For pure the pure bizarro factor, though, it’s hard to beat spending an afternoon in one of those San Francisco apartment high rises that towers over the Bay Bridge talking with a leading Singularity figure about the coming robot uprising. In dead serious tones, he mapped out how he believed robots would take over the world within the next two decades. His only goal in life, he explained, was to teach the robots empathy so that when they took over, they would be kind to us future human pets and servants. Heavy stuff, my friend.

No more!

And there is no denying the current hiring boom of tech workers is fueling a growing social inequality that simply can not be sustained over the long run. Don’t kid yourself: This is not some boom that will deflate like it did in 2000. Big companies are stuffing thousands of workers into gigantic campuses with no end in sight for reasons that have nothing to do with their stock prices. At some point, those people will be buying homes in Antioch, where it won’t make sense for them to spend five hours on a charter bus every day to get to and from Mountain View. This region simply doesn’t have the infrastructure to sustain this furious growth. But no one likely has the courage to say, “No more!” So I expect it will continue, driving housing costs into the stratosphere and turning more and more local towns into traffic-clogged parking lots.

This is our world:

And yes, the dot-com mania was excessive way back when. But for all the silliness, Silicon Valley actually got a lot of things right. Pets.com may still be the butt of jokes, but loads of people do, in fact, order their pet food online. Webvan may have been a catastrophe, but plenty of people order groceries online and get them delivered. And people may have been mistaken that brick and mortar stores would be instantly vaporized, but a decade later look at what’s happened to book and music stores. Silicon Valley is often right about the future. Where it goes wrong is predicting how fast and widespread these changes will be. And that often leads to the irrational exuberance that grips the region from time to time.

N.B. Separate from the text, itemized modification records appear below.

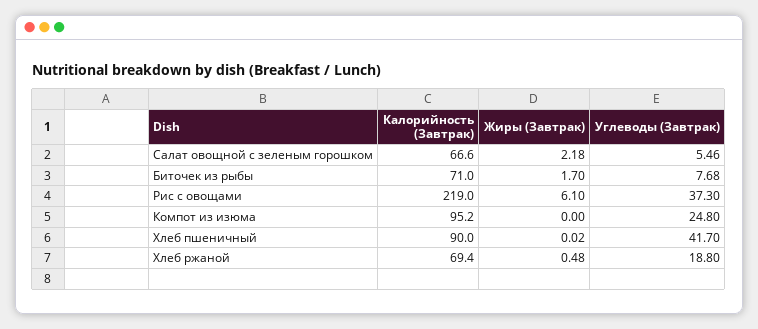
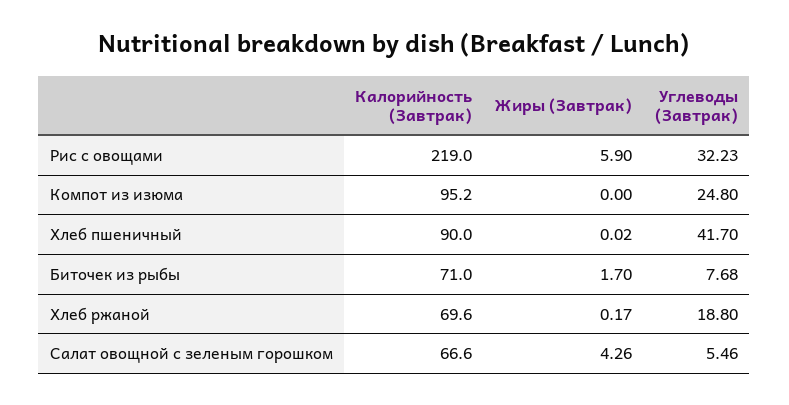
  {
    "Калорийность (Завтрак)": {
      "Салат овощной с зеленым горошком": 66.6,
      "Биточек из рыбы": 71,
      "Рис с овощами": 219,
      "Компот из изюма": 95.2,
      "Хлеб пшеничный": 90,
-     "Хлеб ржаной": 69.4
+     "Хлеб ржаной": 69.6
    },
    "Жиры (Завтрак)": {
-     "Салат овощной с зеленым горошком": 2.18,
+     "Салат овощной с зеленым горошком": 4.26,
      "Биточек из рыбы": 1.7,
-     "Рис с овощами": 6.1,
+     "Рис с овощами": 5.9,
      "Компот из изюма": 0,
      "Хлеб пшеничный": 0.02,
-     "Хлеб ржаной": 0.48
+     "Хлеб ржаной": 0.17
    },
    "Углеводы (Завтрак)": {
      "Салат овощной с зеленым горошком": 5.46,
      "Биточек из рыбы": 7.68,
-     "Рис с овощами": 37.3,
+     "Рис с овощами": 32.23,
      "Компот из изюма": 24.8,
      "Хлеб пшеничный": 41.7,
      "Хлеб ржаной": 18.8
    }
  }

It’s also hard not to appreciate a region that is so infused with people who are so darn optimistic about the future. Granted, as a journalist prone to cynicism, it can be hard to be surrounded at times by a bunch of young, smiling entrepreneurs who are convinced they can change the world. Because, of course, most of them are fools, and they are wrong. And yet, there is a certain infectiousness in that attitude because belief is a powerful thing. And because a very tiny minority of them will actually have a big impact on our future.

Some of them will go on to start Facebook or Twitter or Pinterest or whatever. Or one or two of them will start the business that derails a giant like Apple or Google, easily the two most important business stories of my time in Silicon Valley. Watching those worlds get turned upside down never gets old.